Here is a land that teems with the works of man’s imagination, met with continually in the massed fortresses and embattled monasteries, the Roman playgrounds and places of amusement, the peaceful cloisters and places of worship.
Avignon, the Avenio of the Romans, was a Celtic city (the Sovereign of the Waters) before its conquest by the great empire-makers of the pre-Christian era; but its character was changed out of all recognition by the mediæval inhabitants of the town. It is known to-day as the City of the Popes, and its fame is inseparably connected with the seventy years during which seven of the Popes had their residence within its protecting walls. The “Babylonish Captivity,” as it was called by Petrarch, which lasted from 1305 to 1375, made history not only for Avignon but for the rest of Christendom.

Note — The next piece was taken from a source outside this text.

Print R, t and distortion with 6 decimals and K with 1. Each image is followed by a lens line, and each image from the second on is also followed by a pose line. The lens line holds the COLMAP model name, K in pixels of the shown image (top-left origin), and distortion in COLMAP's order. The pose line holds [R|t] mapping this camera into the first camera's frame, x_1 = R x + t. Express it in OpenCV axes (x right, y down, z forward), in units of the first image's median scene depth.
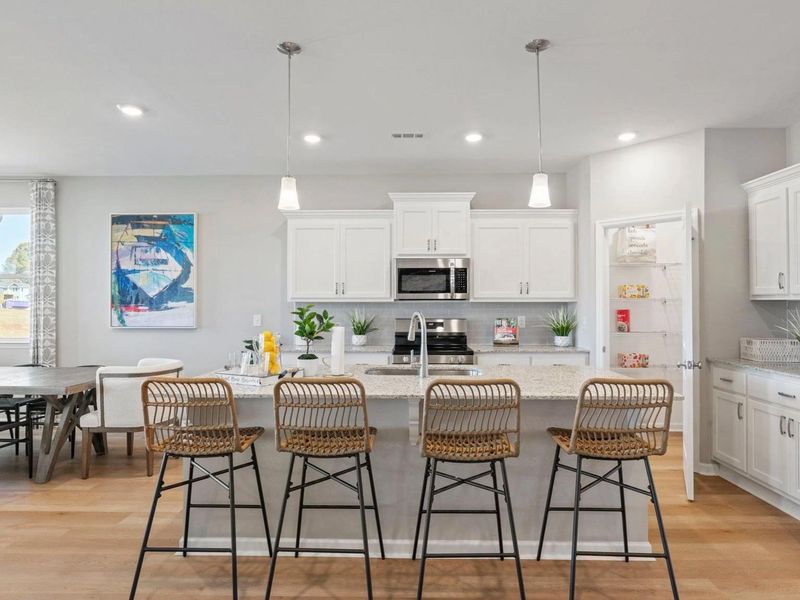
lens RADIAL K [[485.4, 0, 403.2], [0, 485.4, 300.9], [0, 0, 1]] dist [-0.003544, -0.000476]
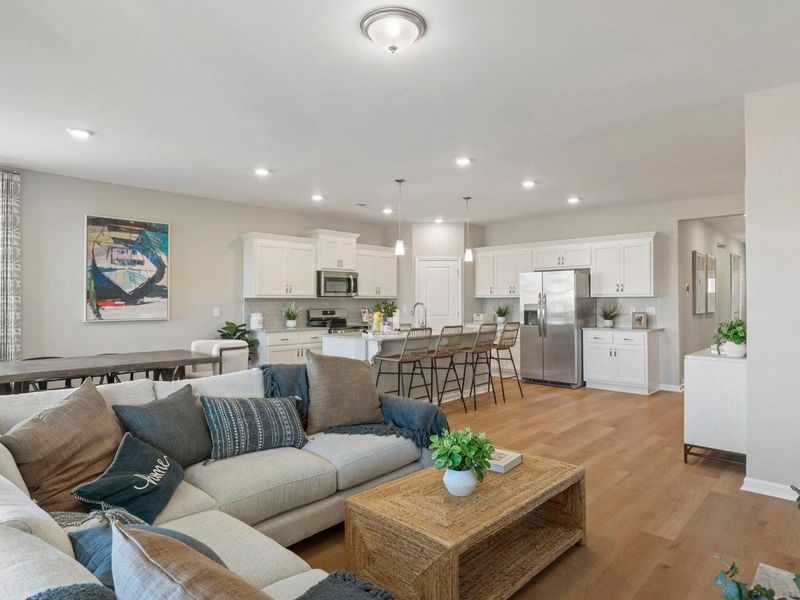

The events which led up to the serious step of breaking the continuity of the Papal residence at the Holy See of Rome are worth recalling. During the latter part of the first millennium of the Christian era the power of the Papacy had assumed alarming sway over the many small States into which Europe had become divided after the fall of the Western Roman Empire.
The Papal Empire that had arisen had inspired the world anew with the ancient terror of the name of Rome. The occupant of St. Peter’s Chair was the maker and unmaker of kings. From the beginning of the eleventh century this power had been growing, to the great satisfaction of Churchmen and the keen chagrin of the laity. The scheming ambition of the Popes knew no bounds, and it culminated in the claim of Boniface VIII. for the absolute supremacy of the Papacy over all temporal authorities. It was just at the close of the thirteenth century that the inevitable conflict came.

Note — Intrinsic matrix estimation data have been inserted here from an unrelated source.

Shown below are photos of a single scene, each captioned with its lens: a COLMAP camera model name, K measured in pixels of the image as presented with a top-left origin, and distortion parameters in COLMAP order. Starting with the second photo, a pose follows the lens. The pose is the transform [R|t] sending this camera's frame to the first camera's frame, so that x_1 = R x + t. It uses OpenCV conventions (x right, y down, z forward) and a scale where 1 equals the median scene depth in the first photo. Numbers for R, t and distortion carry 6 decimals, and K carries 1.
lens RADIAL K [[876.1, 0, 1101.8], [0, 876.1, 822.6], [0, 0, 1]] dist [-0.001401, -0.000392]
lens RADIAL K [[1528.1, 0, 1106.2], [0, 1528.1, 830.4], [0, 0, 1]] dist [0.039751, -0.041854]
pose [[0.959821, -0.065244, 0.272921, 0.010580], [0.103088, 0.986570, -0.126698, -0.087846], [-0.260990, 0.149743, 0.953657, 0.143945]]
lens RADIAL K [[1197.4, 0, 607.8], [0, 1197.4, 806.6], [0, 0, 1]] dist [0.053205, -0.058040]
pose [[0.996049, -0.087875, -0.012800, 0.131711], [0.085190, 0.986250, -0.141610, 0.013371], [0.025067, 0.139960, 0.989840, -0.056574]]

Two of the most powerful kings in Europe, Philip the Fair of France and Edward the First of England, began at the same time to lay an arbitrary hand upon the revenues of the Church. The English King resisted the commands of the Pope, who was compelled to give way. Philip was not so fortunate in his quarrel with Rome, which in the first year of the next century came to a head. A legate sent by Boniface to Philip behaved himself so insolently that the French Monarch placed him under arrest. The Pope, enraged at the indignity offered to his representative, issued a series of Bulls to the King and Clergy of France, in one of which he set up the claim that the King of France was subject to Rome in temporal as in spiritual affairs. This was the first time that such a contention had been explicitly put forward in an official document, and Philip at once replied by a rude letter, by publicly burning the Papal Bulls, and by calling together the three great Orders of his Kingdom, the Nobles, Commons, and Clergy. This was the first Convocation in France of the States General, an assembly which four centuries later was to play so important a part in the Great Revolution.

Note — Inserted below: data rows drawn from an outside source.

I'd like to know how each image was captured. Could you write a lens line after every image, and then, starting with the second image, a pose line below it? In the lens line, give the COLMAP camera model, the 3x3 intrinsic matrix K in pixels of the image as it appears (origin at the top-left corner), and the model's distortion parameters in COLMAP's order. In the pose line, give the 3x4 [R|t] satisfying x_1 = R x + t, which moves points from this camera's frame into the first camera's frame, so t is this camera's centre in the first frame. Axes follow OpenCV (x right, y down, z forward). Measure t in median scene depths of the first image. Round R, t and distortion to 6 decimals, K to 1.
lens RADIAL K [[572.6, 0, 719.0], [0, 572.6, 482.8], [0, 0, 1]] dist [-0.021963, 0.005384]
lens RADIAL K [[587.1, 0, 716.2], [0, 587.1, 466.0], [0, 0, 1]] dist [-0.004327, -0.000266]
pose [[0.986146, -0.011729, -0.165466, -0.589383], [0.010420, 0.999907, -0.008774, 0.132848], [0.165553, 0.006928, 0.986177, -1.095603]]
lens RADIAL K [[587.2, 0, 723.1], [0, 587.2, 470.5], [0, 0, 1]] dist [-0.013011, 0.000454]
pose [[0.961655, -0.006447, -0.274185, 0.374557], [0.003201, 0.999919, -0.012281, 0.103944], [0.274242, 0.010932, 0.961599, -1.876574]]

Boniface strained the Papal Authority to the breaking-point, reached at last when one of Philip’s nobles, joined with some of the discontented Colonna in Italy, arrested the Pope himself when on a visit to his native town, Anagni, a few miles out of Rome. Although the townsfolk eventually came to the outraged Pope’s assistance and liberated him, the indignity was more than the choleric Boniface could stand, and he died, some say of temper, others of a broken heart. The reaction against the Papacy had set in, and Benedict XI., successor to Boniface, was neither willing nor able to continue the struggle. Anxious to reinstate the Papacy in the good opinion of France, he rescinded the excommunication of Philip and abandoned all pretensions to temporal power.
His occupancy of the pontifical chair was, however, of short duration. His death brought about a new crisis, for the French and Italian cardinals, met in conclave, could not agree; and for months the election of the successor to the chair was delayed. Eventually the powerful influence of Philip was successful in securing the election of a Frenchman, Bertrand de Goth or d’Agoust, Archbishop of Bordeaux, whom he compelled to assume the title of Clement V. and remove the court to France.